The second thing is to predict outbreaks. Predicting resistance is in the domain of diagnostics, and predicting outbreaks is in the scope of infection control. Those are the two key directions we’re working on right now.
Wallace: Antibiotic resistance ranks pretty high on the “list of things to worry about.” Since you’re much closer to the science, how do you see the prospects for solving the problem?
Lagerstedt: Antibiotic resistance is in the top three threats against humanity according to the World Health Organization, parallel to lack of clean water and the climate threat. I think that collaboration is the key here. That is to share data, and that’s what we’re working on: to be able to share data between authorities across borders, between hospitals, with whoever you want to share your data. Not only the genetic data, but also the metadata that is connected to it. So that is what we’re working on right now in pilot projects, and a scale pilot project that we started last year with hospitals in Sweden. Now we are expanding it to working with authorities in Europe, and we are also going to scale it into the United States.
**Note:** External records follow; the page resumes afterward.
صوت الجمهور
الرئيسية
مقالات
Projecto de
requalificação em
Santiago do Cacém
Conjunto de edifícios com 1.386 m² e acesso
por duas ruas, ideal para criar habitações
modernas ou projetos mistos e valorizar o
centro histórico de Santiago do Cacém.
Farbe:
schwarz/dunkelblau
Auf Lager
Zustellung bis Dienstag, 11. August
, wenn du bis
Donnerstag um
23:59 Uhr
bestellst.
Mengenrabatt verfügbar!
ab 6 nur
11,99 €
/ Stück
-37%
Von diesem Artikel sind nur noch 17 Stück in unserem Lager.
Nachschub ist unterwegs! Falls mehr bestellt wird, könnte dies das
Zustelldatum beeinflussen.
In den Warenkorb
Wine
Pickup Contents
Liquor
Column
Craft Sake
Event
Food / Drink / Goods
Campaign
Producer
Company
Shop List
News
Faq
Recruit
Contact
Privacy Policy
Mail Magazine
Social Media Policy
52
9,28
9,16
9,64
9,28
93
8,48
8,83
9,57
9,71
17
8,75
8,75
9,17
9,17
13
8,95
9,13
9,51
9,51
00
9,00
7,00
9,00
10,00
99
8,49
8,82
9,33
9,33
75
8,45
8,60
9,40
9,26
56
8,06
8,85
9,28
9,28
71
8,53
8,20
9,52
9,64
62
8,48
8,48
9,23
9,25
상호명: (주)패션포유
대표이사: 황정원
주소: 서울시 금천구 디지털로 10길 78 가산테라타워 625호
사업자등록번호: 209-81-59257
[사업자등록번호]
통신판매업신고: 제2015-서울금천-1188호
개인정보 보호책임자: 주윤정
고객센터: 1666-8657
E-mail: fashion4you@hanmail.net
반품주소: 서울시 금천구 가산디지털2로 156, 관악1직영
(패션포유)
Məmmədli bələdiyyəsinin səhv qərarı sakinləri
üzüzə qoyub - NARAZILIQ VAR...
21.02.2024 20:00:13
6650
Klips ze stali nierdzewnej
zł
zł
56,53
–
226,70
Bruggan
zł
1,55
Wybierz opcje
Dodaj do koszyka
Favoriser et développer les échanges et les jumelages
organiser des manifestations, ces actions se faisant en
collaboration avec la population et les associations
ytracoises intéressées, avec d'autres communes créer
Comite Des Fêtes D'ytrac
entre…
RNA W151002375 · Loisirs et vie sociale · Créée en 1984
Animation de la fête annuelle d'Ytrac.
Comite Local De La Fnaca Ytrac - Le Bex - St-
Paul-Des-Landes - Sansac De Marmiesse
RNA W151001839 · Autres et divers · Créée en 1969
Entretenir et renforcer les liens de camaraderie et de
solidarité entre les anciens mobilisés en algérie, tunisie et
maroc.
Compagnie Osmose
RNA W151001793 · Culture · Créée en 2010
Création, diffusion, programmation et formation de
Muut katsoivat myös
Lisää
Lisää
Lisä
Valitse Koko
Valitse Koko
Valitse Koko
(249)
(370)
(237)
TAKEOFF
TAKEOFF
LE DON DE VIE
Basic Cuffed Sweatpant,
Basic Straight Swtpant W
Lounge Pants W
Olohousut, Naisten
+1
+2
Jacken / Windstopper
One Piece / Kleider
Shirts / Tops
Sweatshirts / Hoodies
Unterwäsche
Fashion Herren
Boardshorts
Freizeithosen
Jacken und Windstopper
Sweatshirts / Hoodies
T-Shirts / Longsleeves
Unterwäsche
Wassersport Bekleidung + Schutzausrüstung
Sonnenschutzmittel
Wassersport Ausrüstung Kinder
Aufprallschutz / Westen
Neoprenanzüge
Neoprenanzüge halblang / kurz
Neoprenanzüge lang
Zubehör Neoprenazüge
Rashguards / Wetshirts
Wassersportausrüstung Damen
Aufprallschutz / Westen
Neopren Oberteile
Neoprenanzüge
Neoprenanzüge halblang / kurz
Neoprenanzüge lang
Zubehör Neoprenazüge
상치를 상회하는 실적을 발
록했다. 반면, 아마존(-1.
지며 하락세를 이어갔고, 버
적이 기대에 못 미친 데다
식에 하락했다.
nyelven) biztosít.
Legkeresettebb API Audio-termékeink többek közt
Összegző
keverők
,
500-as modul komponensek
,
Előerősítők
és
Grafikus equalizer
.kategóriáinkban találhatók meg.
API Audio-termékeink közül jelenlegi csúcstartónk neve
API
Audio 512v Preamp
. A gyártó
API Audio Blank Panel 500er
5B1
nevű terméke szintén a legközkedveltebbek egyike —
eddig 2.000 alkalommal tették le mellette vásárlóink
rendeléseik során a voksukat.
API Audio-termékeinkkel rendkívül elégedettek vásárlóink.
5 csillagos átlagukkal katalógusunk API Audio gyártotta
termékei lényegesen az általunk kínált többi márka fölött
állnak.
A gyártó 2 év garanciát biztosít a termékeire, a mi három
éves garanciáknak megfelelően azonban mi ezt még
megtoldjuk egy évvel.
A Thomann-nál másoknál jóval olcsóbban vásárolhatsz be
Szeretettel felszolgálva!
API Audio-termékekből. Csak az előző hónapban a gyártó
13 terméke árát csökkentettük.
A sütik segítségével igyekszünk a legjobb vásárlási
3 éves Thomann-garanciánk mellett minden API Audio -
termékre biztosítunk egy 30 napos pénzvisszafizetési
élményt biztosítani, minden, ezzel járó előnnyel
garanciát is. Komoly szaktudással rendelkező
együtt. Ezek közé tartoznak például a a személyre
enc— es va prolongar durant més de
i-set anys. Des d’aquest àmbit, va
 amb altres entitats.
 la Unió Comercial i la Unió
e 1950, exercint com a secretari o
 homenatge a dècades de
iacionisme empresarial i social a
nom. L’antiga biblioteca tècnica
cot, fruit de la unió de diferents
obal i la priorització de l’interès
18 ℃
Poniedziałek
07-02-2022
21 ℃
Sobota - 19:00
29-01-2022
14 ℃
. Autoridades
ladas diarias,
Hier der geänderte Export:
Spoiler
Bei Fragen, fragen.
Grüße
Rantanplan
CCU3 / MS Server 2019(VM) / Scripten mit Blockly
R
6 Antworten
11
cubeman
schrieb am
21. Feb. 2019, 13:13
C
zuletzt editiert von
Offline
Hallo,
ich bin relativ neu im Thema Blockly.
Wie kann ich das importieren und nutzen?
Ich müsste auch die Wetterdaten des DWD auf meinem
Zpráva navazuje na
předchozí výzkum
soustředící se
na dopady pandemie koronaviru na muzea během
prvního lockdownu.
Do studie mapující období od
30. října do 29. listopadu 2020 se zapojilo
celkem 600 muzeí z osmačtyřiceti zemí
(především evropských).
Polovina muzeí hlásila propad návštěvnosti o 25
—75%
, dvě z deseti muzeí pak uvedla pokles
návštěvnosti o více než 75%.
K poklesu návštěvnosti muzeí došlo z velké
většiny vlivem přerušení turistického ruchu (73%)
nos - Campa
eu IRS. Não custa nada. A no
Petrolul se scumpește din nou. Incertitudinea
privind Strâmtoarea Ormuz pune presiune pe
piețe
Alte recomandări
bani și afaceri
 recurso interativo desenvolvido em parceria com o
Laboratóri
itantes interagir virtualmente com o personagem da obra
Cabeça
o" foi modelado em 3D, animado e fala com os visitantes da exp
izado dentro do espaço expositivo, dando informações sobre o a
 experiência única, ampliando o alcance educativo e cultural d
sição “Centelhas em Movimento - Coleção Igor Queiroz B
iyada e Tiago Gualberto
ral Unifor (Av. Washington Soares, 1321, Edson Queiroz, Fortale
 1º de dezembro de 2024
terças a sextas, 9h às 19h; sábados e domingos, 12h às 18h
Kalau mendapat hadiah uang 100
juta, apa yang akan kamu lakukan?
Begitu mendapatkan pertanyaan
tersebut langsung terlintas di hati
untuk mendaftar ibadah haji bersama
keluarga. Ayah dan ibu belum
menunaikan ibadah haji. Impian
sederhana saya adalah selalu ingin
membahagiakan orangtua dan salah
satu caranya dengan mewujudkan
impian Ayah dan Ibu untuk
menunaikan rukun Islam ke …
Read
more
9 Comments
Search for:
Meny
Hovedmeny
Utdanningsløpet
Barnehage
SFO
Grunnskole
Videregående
That’s why it’s such a privilege to be awarded the tech pioneer award at the World Economic Forum, because I can talk to decision makers all around the globe, and really to leverage and point out the problem of antibiotic resistance on a global scale and to be able to be part of this together with all these fantastic people, it’s such a huge privilege so we really take this as an opportunity to work really hard and solve this problem through collaboration
Wallace: Are there any regulatory or policy obstacles to the kind of work you think you could do?Lagerstedt: Yes, there are a lot of considerations. This space is totally new. Going to the Food and Drug Administration (FDA) and saying, “hey, we’ve got databases here and we want to do AI,” that will take a while, and we’re a small company. We have a CE mark (a health and safety certification of the European Economic Area) on our first product for decision-support for MRSA, and we have custom-made quality control systems. But we still need to work closely with authorities like the FDA because no one has done this before.